Wynne O'Brien-Persons is an SSA Administrative Law Judge at the Reno hearing office with a lifetime approval rate of 56% over 15,751 decisions. This rate is 2 percentage points below the national average of 58%. While recent trends show a 54% approval rate, these figures represent past performance rather than a prediction for your specific hearing. An attorney can help you prepare your case for the hearing.
This page presents publicly available SSA Office of Hearings Operations disposition data, with no editorial rating or evaluation. ALJs are independent decisionmakers; aggregate statistics describe past patterns, not predictions of how any individual case will be decided. Information here is provided for hearing preparation, not as legal advice.
Approval rates
Comparing a judge's performance to broader benchmarks provides context for your upcoming hearing. Judge O'Brien-Persons currently holds a 54% approval rate, which is 4 percentage points below the Reno office average and 2 points below the national average. With a career spanning 15,751 decisions, this judge has a significant track record that helps define the local hearing environment.

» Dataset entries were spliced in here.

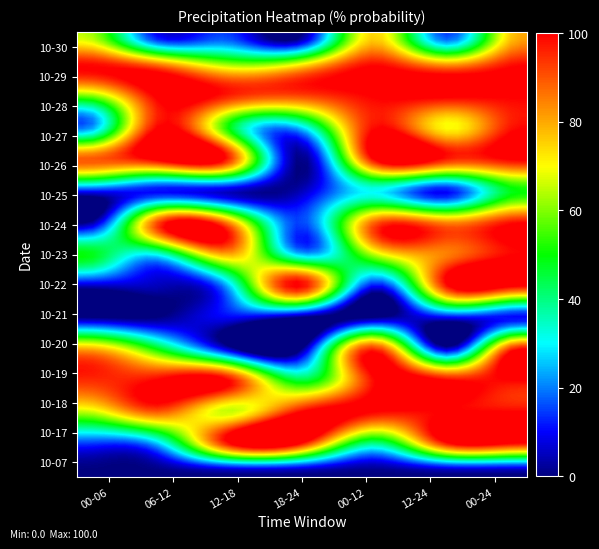

Reading left to right, what are all the values shown in this chart?

2023-10-07: 0	0	0	0	0	0	0
2023-10-17: 15	25	100	100	40	100	100
2023-10-18: 65	90	65	100	100	100	100
2023-10-19: 95	100	100	45	100	100	100
2023-10-20: 80	50	5	0	95	5	100
2023-10-21: 0	0	10	0	0	10	10
2023-10-22: 5	5	25	100	10	100	100
2023-10-23: 50	30	80	25	65	85	100
2023-10-24: 0	90	85	15	90	85	100
2023-10-25: 10	10	5	5	30	10	50
2023-10-26: 90	100	95	0	100	95	100
2023-10-27: 20	100	50	25	100	70	100
2023-10-28: 55	100	95	90	100	100	100
2023-10-29: 100	90	65	75	100	85	100
2023-10-30: 65	10	15	0	75	15	80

Office- and national-level breakdowns of fully favorable vs denial rates aren't currently published by SSA in the per-office disposition data. The judge's own breakdown is the detail we have today.
Approval rate over time
Year-over-year approval rate across Judge O'Brien-Persons's docket. Annual rates fluctuate with the mix of cases SSA assigns; the longer-run pattern is more informative than any single year.
Decision pattern
Over a decade on the bench, Judge O'Brien-Persons has seen shifts in approval patterns. After maintaining rates near 70% during the early years of your tenure, the data shows a transition to a lower range starting around 2020. The most recent period shows a slight upward trend, moving from 50% in 2023 to 54% in 2025. This recent activity suggests a stabilization in decision-making that aligns more closely with the judge's long-term career average.
Preparing for an SSDI hearing
The guidance below applies to any SSDI hearing, not specifically to Judge O'Brien-Persons's bench. Judge-specific preparation guidance requires a corpus of public Appeals Council decisions involving each judge, which we haven't built yet.
- Bring a clean treating-physician record. Longitudinal primary-care or specialist notes spanning the disability period, with consistent symptom documentation, are typically the strongest evidence at hearing. A single month's records usually aren't enough.
- Don't rely on consultative exams alone. If your medical evidence is built primarily around a one-time CE finding, expect detailed questioning. Supplement with treating-source statements where possible.
- Prepare for daily-activity questions. Have honest, specific answers about a typical day. Answers that conflict with the medical record (in either direction) tend to hurt credibility.
- Expect transferable-skills probing. A vocational expert will usually testify about jobs available to someone with your limitations. Your representative should be prepared to cross-examine.
Hearing with Judge O'Brien-Persons? Free, confidential — see if you qualify for SSDI.
Free Benefits ReviewAbout the Reno hearing office
The Reno Hearing Office serves you across Nevada, managing a high volume of cases to address regional disability needs. With a team of 5 judges, the office maintains an average approval rate of 60%. You can expect a formal environment where the quality of medical documentation remains the primary factor in a successful outcome.
Other judges at this hearing office
The Social Security Administration uses a workload-balancing algorithm to assign cases, meaning your assignment is essentially random. The Reno office features a diverse bench with lifetime approval rates ranging from 27% to 56%. Because every judge interprets evidence differently, understanding the office-wide landscape is helpful for your preparation.